Start of Available data

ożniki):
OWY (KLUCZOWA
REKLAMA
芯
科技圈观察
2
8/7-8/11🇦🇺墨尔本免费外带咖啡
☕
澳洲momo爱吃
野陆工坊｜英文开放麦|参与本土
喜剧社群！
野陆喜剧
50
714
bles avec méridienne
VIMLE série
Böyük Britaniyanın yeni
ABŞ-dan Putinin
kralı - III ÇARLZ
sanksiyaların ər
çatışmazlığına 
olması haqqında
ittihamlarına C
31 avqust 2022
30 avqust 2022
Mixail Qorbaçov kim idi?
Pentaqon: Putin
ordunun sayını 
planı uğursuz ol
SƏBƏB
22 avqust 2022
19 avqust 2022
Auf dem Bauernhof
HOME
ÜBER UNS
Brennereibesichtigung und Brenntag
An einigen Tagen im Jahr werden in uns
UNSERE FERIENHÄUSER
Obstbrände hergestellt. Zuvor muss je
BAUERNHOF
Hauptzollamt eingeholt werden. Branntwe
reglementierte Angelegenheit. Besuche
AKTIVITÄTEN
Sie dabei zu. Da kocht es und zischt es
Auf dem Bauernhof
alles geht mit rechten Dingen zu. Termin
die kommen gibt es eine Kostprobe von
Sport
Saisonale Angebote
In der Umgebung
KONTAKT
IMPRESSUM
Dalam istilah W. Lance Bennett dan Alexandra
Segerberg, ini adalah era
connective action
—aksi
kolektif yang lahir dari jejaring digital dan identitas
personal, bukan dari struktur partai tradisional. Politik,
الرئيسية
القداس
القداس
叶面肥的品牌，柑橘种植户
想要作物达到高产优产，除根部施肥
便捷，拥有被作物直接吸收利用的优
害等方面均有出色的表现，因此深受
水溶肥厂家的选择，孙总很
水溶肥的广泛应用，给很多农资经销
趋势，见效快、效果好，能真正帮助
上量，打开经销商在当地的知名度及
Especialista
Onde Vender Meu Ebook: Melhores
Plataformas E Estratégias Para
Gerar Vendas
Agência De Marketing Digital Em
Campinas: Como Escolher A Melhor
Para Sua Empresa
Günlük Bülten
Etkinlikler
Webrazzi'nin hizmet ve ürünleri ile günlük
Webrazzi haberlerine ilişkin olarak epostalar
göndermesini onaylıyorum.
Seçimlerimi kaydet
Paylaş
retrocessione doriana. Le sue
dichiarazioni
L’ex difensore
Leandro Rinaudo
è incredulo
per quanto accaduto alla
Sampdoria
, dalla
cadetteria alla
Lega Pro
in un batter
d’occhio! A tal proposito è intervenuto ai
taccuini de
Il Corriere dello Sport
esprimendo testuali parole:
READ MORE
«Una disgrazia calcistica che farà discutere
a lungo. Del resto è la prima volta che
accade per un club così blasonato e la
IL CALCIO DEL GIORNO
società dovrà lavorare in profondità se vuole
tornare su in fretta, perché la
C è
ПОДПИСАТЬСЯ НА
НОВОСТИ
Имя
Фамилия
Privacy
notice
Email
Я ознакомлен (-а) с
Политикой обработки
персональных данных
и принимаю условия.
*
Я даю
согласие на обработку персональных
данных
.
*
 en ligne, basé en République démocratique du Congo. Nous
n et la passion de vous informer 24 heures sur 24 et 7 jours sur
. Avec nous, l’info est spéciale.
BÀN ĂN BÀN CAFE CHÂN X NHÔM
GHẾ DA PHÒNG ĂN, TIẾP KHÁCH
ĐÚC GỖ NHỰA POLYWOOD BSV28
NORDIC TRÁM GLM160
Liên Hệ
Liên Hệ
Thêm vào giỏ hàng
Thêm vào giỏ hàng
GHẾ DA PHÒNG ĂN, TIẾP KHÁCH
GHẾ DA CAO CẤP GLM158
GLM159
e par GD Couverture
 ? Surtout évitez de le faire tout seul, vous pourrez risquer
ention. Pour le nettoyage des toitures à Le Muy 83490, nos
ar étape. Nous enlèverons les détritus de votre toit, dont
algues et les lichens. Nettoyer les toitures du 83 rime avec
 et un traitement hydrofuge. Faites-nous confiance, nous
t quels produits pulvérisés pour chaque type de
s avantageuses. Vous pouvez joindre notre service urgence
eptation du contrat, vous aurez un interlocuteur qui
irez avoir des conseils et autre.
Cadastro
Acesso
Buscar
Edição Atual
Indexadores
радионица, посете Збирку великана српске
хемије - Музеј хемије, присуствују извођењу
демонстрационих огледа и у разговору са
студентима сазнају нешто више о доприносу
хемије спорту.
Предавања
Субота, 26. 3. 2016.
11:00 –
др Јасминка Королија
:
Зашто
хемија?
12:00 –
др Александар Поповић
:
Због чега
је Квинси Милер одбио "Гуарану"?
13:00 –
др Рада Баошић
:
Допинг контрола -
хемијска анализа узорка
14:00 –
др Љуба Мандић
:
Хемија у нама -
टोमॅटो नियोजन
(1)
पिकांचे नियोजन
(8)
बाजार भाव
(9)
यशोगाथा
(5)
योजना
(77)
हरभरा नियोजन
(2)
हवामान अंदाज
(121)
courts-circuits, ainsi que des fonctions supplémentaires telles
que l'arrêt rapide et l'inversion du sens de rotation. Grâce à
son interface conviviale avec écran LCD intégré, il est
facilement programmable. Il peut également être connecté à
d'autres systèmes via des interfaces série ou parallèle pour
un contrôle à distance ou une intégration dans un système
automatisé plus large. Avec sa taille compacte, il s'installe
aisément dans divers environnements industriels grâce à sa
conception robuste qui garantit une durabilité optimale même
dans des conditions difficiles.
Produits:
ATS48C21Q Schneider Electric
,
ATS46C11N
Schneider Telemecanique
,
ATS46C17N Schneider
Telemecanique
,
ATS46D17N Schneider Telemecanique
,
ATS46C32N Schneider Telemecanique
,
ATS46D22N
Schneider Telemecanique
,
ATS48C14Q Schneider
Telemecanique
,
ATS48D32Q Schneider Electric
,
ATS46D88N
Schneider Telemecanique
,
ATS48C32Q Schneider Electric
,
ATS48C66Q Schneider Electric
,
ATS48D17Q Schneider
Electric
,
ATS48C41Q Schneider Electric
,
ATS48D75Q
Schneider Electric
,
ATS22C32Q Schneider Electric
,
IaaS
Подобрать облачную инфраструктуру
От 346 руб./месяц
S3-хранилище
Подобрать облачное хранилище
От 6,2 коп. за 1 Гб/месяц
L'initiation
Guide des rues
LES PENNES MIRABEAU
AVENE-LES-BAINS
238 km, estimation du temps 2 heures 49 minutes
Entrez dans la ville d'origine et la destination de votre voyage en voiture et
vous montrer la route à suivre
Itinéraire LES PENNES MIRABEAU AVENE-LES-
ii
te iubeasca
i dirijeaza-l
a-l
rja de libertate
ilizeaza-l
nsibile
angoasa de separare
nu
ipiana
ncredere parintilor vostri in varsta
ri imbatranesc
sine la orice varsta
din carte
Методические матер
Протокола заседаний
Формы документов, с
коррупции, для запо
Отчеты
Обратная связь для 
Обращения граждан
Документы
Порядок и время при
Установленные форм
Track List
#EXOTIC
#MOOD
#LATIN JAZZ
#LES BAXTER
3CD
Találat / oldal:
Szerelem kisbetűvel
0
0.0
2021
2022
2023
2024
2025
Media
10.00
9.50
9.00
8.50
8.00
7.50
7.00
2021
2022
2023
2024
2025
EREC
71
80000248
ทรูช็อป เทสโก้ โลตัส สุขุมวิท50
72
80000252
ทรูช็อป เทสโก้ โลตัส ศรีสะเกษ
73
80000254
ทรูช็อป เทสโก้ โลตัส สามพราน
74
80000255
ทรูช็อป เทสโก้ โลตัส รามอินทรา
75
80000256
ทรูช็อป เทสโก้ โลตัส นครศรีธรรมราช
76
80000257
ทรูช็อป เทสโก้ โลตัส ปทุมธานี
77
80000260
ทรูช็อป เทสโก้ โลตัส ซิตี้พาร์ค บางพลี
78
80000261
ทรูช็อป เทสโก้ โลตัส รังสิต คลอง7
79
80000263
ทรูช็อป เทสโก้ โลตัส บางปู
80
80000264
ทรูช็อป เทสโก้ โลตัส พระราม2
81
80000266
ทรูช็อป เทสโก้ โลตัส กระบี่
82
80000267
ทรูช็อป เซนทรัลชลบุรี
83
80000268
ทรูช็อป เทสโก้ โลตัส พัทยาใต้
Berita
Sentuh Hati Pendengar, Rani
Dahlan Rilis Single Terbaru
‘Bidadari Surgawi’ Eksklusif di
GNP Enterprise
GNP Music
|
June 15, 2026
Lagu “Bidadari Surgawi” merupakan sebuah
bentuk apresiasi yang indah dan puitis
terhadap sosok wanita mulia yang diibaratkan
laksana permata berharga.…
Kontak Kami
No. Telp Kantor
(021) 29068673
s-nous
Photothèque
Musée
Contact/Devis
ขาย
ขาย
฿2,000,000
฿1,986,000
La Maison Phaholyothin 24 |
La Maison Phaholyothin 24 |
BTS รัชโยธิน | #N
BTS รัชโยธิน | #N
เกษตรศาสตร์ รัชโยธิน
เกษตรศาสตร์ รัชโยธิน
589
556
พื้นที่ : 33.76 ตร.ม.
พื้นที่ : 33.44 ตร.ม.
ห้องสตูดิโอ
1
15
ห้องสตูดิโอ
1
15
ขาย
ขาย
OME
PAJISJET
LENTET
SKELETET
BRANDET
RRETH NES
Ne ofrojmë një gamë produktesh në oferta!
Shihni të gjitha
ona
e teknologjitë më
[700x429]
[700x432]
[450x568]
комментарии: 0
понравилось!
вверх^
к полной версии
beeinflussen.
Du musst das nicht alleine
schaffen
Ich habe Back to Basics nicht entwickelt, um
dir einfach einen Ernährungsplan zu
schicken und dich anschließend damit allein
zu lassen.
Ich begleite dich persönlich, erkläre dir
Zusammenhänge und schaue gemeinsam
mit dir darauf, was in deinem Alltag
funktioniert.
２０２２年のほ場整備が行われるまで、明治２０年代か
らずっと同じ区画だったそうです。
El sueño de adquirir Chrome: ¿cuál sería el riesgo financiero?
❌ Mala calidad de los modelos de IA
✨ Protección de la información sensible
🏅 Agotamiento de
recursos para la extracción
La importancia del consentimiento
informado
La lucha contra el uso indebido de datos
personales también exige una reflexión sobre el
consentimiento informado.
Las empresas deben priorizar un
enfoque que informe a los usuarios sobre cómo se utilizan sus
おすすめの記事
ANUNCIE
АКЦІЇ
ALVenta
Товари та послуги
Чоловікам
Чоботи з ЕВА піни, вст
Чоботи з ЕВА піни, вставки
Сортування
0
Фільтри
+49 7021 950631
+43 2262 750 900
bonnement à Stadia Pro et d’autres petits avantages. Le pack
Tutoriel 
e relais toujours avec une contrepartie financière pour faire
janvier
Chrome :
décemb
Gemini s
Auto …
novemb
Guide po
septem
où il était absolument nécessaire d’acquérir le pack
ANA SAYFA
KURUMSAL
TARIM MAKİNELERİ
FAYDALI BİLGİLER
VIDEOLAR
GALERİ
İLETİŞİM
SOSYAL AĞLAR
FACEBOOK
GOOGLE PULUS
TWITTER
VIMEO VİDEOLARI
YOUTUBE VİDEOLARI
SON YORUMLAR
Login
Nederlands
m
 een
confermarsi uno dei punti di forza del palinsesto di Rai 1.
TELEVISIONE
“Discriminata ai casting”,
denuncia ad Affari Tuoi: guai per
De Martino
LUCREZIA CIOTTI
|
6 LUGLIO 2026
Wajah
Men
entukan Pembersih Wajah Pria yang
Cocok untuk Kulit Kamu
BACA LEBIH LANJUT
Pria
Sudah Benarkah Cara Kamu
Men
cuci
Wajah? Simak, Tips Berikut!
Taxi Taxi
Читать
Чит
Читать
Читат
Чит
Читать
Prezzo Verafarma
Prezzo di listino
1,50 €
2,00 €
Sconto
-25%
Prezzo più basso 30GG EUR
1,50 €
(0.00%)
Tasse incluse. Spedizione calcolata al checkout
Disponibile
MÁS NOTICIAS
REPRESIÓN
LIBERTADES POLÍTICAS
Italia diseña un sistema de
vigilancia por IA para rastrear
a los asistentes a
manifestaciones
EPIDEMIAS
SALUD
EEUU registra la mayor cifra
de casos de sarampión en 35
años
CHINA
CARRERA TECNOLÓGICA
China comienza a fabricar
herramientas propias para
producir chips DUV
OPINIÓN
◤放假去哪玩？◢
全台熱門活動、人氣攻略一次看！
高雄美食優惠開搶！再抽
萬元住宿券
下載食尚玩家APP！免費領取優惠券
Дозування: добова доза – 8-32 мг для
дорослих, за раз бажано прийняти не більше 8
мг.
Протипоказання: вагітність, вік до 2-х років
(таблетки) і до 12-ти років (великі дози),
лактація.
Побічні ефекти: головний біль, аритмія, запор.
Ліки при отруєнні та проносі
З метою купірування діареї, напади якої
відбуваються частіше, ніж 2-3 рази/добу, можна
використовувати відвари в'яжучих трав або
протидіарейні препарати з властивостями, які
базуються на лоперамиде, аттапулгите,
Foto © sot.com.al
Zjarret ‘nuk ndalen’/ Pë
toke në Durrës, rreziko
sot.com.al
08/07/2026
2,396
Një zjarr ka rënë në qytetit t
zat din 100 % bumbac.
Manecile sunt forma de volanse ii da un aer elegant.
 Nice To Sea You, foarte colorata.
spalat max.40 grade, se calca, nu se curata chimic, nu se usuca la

End of Available data

Aim of the exercise: Return every line above where "хемије" appears.

The completed task:
хемије - Музеј хемије, присуствују извођењу
хемије спорту.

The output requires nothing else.